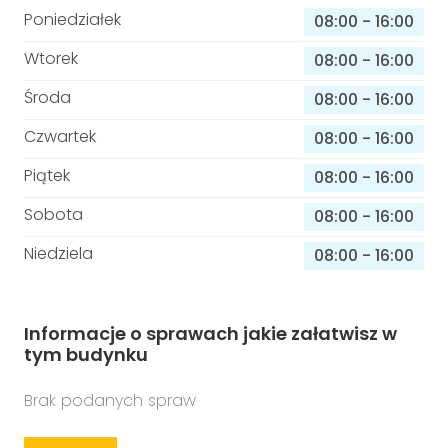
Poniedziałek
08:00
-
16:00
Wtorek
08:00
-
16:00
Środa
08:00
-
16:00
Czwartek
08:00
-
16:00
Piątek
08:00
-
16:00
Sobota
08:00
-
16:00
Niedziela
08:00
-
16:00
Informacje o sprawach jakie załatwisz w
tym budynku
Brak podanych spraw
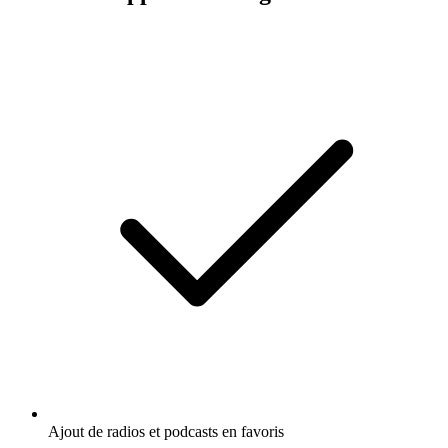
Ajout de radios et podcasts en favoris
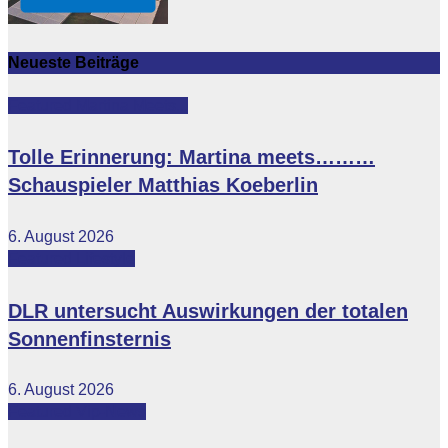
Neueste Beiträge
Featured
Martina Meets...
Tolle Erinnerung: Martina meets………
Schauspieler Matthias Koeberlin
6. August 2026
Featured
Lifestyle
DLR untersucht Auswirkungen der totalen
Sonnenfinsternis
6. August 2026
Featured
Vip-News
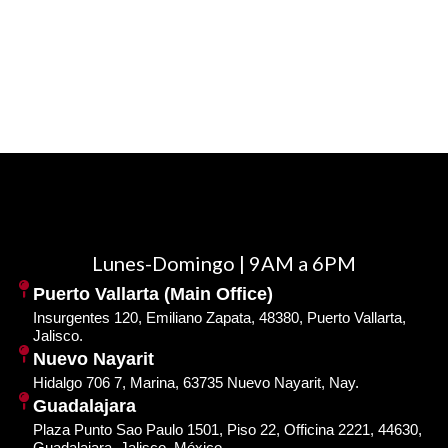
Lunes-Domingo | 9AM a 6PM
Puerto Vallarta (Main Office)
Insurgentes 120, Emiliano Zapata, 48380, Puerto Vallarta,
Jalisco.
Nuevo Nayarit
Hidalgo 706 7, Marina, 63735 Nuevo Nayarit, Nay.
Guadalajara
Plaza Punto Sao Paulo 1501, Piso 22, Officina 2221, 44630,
════════════════
→ YOUR GOAL
Exactly reproduce each record, leaving out any pictures.

→ FINAL ANSWER
Poniedziałek
08:00
-
16:00
Wtorek
08:00
-
16:00
Środa
08:00
-
16:00
Czwartek
08:00
-
16:00
Piątek
08:00
-
16:00
Sobota
08:00
-
16:00
Niedziela
08:00
-
16:00
Informacje o sprawach jakie załatwisz w
tym budynku
Brak podanych spraw
Ajout de radios et podcasts en favoris
Neueste Beiträge
Featured
Martina Meets...
Tolle Erinnerung: Martina meets………
Schauspieler Matthias Koeberlin
6. August 2026
Featured
Lifestyle
DLR untersucht Auswirkungen der totalen
Sonnenfinsternis
6. August 2026
Featured
Vip-News
Lunes-Domingo | 9AM a 6PM
Puerto Vallarta (Main Office)
Insurgentes 120, Emiliano Zapata, 48380, Puerto Vallarta,
Jalisco.
Nuevo Nayarit
Hidalgo 706 7, Marina, 63735 Nuevo Nayarit, Nay.
Guadalajara
Plaza Punto Sao Paulo 1501, Piso 22, Officina 2221, 44630,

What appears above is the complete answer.